Why is ethnicity important in hereditary cancer testing and how do founder populations impact testing strategies?

Explanation:
Ethnicity informs the likelihood that someone carries a founder mutation, and that in turn guides how we test. In some populations, a small number of specific pathogenic variants are responsible for a large share of hereditary cancer risk because of the founder effect. That means people from those groups have a higher pre-test probability of carrying those variants. Because of this, testing can be tailored to be more efficient: start with a targeted panel that screens for the common founder mutations in that population, which can yield faster, more cost-effective results and make cascade testing of relatives straightforward if a founder variant is found. If the targeted test is negative or if a family history suggests other risks, clinicians can expand to broader sequencing or a multi-gene panel to catch non-founder mutations. Ethnicity is not the sole determinant of prognosis or of all genetic risk, and many individuals have admixture or rare variants outside well-known founder mutations. But using population-specific founder mutation information helps optimize testing strategy and improve detection where those founder variants are common.
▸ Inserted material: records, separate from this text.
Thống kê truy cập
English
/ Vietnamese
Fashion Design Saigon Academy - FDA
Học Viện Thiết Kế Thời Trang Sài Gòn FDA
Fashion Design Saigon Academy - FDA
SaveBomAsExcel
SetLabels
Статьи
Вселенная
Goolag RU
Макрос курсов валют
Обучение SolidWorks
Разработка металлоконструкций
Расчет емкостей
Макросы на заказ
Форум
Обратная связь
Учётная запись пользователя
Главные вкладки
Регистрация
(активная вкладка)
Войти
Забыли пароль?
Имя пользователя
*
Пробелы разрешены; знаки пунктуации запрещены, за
Ethnicity informs the likelihood that someone carries a founder mutation, and that in turn guides how we test. In some populations, a small number of specific pathogenic variants are responsible for a large share of hereditary cancer risk because of the founder effect. That means people from those groups have a higher pre-test probability of carrying those variants.

Because of this, testing can be tailored to be more efficient: start with a targeted panel that screens for the common founder mutations in that population, which can yield faster, more cost-effective results and make cascade testing of relatives straightforward if a founder variant is found. If the targeted test is negative or if a family history suggests other risks, clinicians can expand to broader sequencing or a multi-gene panel to catch non-founder mutations.

Ethnicity is not the sole determinant of prognosis or of all genetic risk, and many individuals have admixture or rare variants outside well-known founder mutations. But using population-specific founder mutation information helps optimize testing strategy and improve detection where those founder variants are common.